The pestilence of love does heat,
Or hatred's hidden ulcer eat;
Joy's cheerful madness does perplex,
Or sorrow's other madness vex;

  • In the same way, it makes sense that love is a pestilence, some kind of aggressively infectious disease like the plague. Anyone who's ever had a Bella-on-Edward-style crush will know that love is definitely a full-body condition, delivering heat and plenty of it.
  • Hatred, on the other hand, is a hidden illness, nursed in secret like a stomach ulcer. It gnaws at us in the same way.
  • And check out the attention-getting alliteration of "hatred's hidden." More on that in "Sound Check."
  • The final positive-negative pair is joy and sorrow. Both are compared to "madness," which for Marvell meant "craziness" or "mental illness," not anger.
  • Joy's actually not so bad, although the mental giddiness it produces can be confusing and distracting. That's why happy people tend to be goggle-eyed ditzes. (No offense, all you smilies out there.)
  • Sorrow's madness is at the other end of the spectrum: destructive and consuming, it drives us into depression.

Lines 39-40

Which knowledge forces me to know,
And memory will not forego.

  • All this knowledge—joy and sorrow, fear and hope—is forced on the body by the soul. And that isn't all. Not only does the body have to feel these things in the moment they happen. It also has to remember them.
  • By encoding them in memories, the soul ensures that the body will remember sorrow and fear, even when the bad guys are long gone or a new pet cat has replaced the run-away. Crafty, right?

Lines 41-42

What but a soul could have the wit
To build me up for sin so fit?

  • Lines 41-44 mark the body's extra speech time.
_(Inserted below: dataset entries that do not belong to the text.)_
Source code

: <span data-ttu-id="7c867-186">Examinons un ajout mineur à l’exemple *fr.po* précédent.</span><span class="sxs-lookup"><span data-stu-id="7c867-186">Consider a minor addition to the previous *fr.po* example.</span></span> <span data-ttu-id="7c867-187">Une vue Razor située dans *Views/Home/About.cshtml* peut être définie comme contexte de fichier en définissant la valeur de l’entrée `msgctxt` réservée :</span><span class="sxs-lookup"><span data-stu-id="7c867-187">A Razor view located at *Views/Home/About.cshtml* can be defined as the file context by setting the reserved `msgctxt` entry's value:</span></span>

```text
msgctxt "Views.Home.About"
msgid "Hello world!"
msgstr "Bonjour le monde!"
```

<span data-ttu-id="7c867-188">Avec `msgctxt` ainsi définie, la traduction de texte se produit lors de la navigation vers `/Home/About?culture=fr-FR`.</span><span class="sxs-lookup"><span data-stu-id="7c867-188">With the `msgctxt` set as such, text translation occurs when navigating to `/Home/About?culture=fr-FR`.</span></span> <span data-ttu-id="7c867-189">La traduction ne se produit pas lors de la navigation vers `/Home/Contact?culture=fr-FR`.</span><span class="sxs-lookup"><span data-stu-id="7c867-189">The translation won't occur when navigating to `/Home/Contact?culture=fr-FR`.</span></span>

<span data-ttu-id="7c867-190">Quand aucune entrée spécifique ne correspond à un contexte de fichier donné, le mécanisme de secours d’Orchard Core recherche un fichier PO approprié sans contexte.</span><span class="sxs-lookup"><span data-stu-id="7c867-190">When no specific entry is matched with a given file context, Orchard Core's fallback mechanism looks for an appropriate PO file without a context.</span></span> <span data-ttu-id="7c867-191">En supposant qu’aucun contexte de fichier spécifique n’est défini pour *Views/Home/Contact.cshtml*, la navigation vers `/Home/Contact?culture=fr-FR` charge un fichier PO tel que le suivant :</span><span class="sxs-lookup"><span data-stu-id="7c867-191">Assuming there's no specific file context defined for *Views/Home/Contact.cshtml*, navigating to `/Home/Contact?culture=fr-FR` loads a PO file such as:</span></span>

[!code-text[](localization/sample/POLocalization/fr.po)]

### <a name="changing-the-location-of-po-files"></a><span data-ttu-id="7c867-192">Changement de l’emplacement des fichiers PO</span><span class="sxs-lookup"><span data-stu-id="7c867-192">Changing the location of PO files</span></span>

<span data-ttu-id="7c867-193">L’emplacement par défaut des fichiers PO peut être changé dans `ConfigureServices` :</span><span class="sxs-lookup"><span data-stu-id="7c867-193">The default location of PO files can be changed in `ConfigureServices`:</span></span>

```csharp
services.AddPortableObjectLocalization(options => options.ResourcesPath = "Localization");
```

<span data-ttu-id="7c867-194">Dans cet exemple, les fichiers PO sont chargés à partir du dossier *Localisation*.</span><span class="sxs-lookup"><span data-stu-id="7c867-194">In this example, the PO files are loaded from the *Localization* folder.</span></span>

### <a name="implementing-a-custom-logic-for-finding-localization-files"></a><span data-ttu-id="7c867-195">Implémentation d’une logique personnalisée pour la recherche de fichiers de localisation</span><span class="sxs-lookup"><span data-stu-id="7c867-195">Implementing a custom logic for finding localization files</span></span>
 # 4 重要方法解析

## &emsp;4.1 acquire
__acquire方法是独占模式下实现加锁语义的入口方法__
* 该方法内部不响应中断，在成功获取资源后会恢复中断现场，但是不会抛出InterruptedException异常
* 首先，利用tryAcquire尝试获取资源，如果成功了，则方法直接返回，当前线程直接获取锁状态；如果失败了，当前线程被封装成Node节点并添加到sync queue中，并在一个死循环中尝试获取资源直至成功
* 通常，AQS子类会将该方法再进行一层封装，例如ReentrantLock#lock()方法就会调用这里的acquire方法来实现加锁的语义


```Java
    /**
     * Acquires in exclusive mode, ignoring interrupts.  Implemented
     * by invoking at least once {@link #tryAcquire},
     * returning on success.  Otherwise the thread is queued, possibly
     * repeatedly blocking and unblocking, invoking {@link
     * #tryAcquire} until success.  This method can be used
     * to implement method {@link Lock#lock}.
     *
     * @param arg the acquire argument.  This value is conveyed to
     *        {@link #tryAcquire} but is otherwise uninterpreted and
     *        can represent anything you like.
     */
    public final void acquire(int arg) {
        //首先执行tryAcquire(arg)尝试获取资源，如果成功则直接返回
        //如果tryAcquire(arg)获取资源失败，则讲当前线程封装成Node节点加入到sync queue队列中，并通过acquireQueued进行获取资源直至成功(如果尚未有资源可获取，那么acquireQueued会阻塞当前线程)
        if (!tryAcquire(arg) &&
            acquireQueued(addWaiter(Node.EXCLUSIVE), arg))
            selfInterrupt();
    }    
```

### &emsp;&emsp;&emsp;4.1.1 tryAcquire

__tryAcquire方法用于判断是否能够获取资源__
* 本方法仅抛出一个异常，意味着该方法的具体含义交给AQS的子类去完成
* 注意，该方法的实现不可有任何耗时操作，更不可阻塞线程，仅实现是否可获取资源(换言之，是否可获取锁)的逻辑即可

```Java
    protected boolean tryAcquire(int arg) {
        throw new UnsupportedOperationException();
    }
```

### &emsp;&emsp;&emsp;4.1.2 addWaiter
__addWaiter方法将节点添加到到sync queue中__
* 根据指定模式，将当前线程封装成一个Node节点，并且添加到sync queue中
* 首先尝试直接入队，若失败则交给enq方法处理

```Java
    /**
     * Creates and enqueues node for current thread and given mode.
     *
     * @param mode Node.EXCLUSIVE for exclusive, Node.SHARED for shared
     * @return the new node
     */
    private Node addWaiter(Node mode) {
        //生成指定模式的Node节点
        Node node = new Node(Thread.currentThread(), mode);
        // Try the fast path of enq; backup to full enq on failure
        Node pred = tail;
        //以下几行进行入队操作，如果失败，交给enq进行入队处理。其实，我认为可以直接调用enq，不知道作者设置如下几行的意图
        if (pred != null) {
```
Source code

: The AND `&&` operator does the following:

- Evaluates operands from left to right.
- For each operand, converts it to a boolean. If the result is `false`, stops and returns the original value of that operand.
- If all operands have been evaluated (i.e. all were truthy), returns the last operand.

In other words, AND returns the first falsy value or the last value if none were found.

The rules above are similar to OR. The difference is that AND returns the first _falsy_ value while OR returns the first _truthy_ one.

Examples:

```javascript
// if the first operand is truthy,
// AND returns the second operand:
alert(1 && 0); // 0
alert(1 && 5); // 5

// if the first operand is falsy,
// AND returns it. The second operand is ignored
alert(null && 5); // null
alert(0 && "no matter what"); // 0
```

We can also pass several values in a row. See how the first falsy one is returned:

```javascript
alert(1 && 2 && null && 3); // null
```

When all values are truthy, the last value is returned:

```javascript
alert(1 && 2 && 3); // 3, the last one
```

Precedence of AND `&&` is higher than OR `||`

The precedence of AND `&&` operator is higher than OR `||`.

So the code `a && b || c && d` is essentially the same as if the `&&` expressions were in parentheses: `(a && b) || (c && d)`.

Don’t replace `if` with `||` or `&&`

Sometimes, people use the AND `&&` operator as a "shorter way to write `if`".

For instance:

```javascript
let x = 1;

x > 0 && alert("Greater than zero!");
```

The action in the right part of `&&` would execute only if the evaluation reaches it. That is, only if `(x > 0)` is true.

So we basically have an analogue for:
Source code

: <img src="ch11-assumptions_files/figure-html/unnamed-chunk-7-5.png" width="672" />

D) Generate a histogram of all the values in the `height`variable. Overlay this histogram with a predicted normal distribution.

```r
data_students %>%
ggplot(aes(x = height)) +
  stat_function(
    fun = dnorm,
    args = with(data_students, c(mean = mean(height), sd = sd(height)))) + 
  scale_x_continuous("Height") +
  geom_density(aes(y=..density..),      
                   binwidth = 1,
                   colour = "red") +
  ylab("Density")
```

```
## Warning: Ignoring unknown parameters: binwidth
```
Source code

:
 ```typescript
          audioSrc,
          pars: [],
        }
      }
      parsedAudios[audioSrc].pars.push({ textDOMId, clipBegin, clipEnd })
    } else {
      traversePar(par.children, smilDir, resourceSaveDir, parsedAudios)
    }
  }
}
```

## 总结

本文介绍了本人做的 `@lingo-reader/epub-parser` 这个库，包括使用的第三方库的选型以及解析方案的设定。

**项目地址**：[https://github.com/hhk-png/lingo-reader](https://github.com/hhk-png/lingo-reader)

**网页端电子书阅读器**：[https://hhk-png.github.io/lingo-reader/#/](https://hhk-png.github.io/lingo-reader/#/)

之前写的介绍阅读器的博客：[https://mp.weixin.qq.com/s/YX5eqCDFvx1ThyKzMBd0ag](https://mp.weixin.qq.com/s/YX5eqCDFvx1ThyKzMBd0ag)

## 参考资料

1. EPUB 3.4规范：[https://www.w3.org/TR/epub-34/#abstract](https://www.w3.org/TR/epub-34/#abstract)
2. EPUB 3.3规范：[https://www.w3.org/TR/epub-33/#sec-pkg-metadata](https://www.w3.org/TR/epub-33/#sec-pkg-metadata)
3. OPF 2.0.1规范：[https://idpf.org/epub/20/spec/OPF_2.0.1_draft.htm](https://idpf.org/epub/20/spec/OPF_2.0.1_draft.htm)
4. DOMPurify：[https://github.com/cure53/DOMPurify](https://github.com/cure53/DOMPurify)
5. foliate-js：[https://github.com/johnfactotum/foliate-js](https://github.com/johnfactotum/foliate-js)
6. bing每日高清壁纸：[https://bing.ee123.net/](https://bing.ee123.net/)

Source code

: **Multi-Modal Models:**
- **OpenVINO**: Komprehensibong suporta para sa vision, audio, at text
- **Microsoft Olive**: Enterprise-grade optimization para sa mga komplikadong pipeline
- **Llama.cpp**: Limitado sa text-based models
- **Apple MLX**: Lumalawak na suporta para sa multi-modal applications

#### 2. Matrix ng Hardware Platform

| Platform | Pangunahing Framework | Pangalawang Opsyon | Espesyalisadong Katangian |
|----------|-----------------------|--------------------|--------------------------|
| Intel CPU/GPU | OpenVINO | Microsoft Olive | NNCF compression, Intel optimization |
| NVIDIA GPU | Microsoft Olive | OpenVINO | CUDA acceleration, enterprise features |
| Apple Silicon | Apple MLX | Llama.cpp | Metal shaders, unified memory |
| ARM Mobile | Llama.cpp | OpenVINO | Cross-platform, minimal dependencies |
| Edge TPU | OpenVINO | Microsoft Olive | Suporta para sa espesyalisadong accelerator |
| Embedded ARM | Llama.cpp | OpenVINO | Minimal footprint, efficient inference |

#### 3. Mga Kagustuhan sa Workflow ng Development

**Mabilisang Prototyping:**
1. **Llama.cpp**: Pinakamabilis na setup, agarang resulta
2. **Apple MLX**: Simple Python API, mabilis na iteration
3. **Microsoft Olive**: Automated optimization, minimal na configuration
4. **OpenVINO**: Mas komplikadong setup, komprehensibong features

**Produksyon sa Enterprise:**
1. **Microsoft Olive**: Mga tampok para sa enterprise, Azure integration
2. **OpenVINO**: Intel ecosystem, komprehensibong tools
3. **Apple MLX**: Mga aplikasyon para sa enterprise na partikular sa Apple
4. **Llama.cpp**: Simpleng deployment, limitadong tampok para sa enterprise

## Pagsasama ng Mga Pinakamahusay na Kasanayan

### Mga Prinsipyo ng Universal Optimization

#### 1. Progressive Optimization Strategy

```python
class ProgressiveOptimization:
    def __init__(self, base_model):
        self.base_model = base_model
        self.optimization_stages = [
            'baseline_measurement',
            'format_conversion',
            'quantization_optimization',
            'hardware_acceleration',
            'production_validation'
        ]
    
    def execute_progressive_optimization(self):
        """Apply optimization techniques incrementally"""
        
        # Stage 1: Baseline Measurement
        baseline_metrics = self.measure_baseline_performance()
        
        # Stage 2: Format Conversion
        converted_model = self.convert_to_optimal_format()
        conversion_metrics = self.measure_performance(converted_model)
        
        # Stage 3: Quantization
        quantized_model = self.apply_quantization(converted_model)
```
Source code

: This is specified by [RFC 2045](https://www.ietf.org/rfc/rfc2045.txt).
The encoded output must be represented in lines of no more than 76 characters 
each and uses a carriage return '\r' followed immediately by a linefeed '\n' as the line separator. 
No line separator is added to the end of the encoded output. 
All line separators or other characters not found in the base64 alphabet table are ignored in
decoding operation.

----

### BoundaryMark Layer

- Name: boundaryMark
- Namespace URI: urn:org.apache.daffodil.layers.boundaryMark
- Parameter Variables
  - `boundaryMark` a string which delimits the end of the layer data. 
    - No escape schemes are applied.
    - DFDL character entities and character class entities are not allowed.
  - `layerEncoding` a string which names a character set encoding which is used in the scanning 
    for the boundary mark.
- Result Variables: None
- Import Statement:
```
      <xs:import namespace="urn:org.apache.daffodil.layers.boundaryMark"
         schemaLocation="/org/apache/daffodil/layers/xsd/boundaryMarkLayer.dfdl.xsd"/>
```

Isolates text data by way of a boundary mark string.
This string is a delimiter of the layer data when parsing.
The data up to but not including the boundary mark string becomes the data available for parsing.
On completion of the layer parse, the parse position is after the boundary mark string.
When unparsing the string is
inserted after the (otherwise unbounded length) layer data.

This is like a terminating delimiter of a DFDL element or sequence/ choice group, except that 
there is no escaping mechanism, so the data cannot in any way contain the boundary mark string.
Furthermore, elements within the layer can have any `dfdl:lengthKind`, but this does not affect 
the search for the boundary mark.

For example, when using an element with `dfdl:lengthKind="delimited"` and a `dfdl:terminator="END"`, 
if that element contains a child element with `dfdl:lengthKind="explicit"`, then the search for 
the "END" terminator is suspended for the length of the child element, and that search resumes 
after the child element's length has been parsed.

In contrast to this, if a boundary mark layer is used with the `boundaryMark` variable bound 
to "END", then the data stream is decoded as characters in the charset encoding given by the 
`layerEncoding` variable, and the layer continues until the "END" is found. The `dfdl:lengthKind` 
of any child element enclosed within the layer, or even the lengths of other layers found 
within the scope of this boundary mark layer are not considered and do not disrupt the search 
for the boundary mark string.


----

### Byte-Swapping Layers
This match has officially gone into overtime, ladies and gentlemen. The body's got the ball, and it's kicking things up one last time. 
  • Everyone's been cranky in this poem, but here the body offers up a more somber, way more serious complaint than anything that's gone before: nothing but a soul would be clever and malicious enough to make the body commit sin.
  • So how did we get from "joy's cheerful madness" to "the soul made me kill that man"? Well, by giving the body consciousness, emotion, and a sense of morality, the soul groomed the body to make mistakes and fall into wickedness. If you're being eaten alive by hatred's "hidden ulcer," then it's not such a stretch to start doing bad things to the people you hate.
  • Sad but true.

Lines 43-44

So architects do square and hew
Green trees that in the forest grew.

  • The body illustrates its final point with an interesting metaphor. Architects cut down trees and carve them into more civilized shapes, like chairs and sheds and stairs and beds (sometimes the architects are poets too).
  • In the same way, the soul captures the body in its state of natural ignorance and makes it human. 
  • Being human comes with a lot of mental baggage: we're talking emotions, morality, and the consciousness that you exist in a vast universe. All that baggage means that humans are capable of feeling hurt and getting angry, of knowing what is evil and then doing it anyway, and then being tortured with religious convictions that human sin will be punished. No wonder the body just wants to be a body! 
  • In a final sonic flare, the assonant E's of "green trees" emphasize the importance of the body's last argument.